Text section »
By Pope John Paul II

The only way to peace is forgiveness. To accept and give forgiveness makes possible a new quality of rapport between men, interrupting the spiral of hatred and revenge and breaks the chains of evil which bind the heart of rivals. For nations in search of reconciliation and for those hoping for peaceful coexistence among individuals and peoples, there is no other way than forgiveness received and offered. How rich are the beneficial teachings which resonate in the words of the Lord: “Love your enemies and pray for those who persecute you so that you may be sons of your Father who is in heaven; for he makes his sun rise on the evil and on the good and sends rain on the just and on the unjust (Mt 5: 44-45)! To love the one who offends you disarms the adversary and is able to transform a battlefield into a place of supportive co-operation. 

This is a challenge that concerns individuals but also communities, peoples and all humanity. It concerns families in a special way. It is not easy to convert one’s self to forgiveness and reconciliation. To reconcile can already seem problematic when at the origin there is self-guilt. If then the other is guilty, to reconcile one’s self can be seen even as an unreasonable humiliation. To take this path, it is necessary to experience interior conversion; the courage of humble obedience to the command of Jesus is necessary. His word leaves no doubt: not only the one who provokes the estranged, but also the one who suffers must find reconciliation (cf. Mt 5:23-24). The Christian must make peace even when feeling as the victim of one who has unjustly offended and struck. The Lord himself acted in this manner.  He waits for the disciple to follow him, co-operating in this way in the brotherly redemption.

Recorded information »

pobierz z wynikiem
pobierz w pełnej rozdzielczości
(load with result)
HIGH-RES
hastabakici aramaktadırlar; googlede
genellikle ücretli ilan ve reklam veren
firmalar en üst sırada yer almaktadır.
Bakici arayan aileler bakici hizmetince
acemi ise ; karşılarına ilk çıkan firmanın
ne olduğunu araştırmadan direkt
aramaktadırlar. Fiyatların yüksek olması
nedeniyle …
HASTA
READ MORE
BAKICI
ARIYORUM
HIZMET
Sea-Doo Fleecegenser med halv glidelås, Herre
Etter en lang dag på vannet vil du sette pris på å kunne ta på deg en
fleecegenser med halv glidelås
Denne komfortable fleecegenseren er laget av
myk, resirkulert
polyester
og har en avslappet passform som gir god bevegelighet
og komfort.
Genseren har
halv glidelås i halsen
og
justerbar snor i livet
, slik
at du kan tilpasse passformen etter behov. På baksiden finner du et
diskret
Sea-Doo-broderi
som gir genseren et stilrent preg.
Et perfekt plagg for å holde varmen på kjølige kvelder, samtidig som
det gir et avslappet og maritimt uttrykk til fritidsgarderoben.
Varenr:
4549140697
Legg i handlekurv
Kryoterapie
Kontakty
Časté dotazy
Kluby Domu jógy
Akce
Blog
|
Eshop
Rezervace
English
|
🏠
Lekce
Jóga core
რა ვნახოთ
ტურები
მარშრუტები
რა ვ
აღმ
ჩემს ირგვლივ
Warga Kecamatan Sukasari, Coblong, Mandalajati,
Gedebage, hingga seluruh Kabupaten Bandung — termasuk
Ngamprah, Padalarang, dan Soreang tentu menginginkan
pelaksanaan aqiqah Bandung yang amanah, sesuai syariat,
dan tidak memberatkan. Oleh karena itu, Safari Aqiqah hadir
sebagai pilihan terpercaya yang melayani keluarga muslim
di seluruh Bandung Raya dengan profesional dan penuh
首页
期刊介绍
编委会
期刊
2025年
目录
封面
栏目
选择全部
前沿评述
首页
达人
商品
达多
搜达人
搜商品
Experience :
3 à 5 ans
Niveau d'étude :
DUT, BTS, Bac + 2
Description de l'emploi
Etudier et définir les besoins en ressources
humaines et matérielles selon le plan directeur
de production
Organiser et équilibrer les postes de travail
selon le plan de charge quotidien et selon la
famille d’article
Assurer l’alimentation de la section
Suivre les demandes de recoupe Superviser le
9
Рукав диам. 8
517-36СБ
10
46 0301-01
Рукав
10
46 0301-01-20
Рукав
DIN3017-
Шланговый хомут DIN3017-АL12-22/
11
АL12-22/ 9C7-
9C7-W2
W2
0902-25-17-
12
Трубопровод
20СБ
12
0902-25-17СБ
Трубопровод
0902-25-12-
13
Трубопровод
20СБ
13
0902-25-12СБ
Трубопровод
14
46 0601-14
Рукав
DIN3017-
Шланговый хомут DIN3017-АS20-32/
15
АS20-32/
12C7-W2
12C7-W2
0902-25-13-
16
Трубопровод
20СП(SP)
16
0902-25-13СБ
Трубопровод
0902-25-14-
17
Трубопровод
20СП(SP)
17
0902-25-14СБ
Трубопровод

Tasks for this exercise »
**1)** Extract from the forgiveness passage the text starting at "The only way" and ending at "of supportive co-operation.".
**2)** List everyone the forgiveness passage says the challenge of forgiveness concerns.
**3)** What does the forgiveness passage name as the only way to peace?
The data has no connection to the forgiveness passage.

Answers »
**1)**
The only way to peace is forgiveness. To accept and give forgiveness makes possible a new quality of rapport between men, interrupting the spiral of hatred and revenge and breaks the chains of evil which bind the heart of rivals. For nations in search of reconciliation and for those hoping for peaceful coexistence among individuals and peoples, there is no other way than forgiveness received and offered. How rich are the beneficial teachings which resonate in the words of the Lord: “Love your enemies and pray for those who persecute you so that you may be sons of your Father who is in heaven; for he makes his sun rise on the evil and on the good and sends rain on the just and on the unjust (Mt 5: 44-45)! To love the one who offends you disarms the adversary and is able to transform a battlefield into a place of supportive co-operation.

**2)** Individuals, communities, peoples, all humanity, and families

**3)** Forgiveness.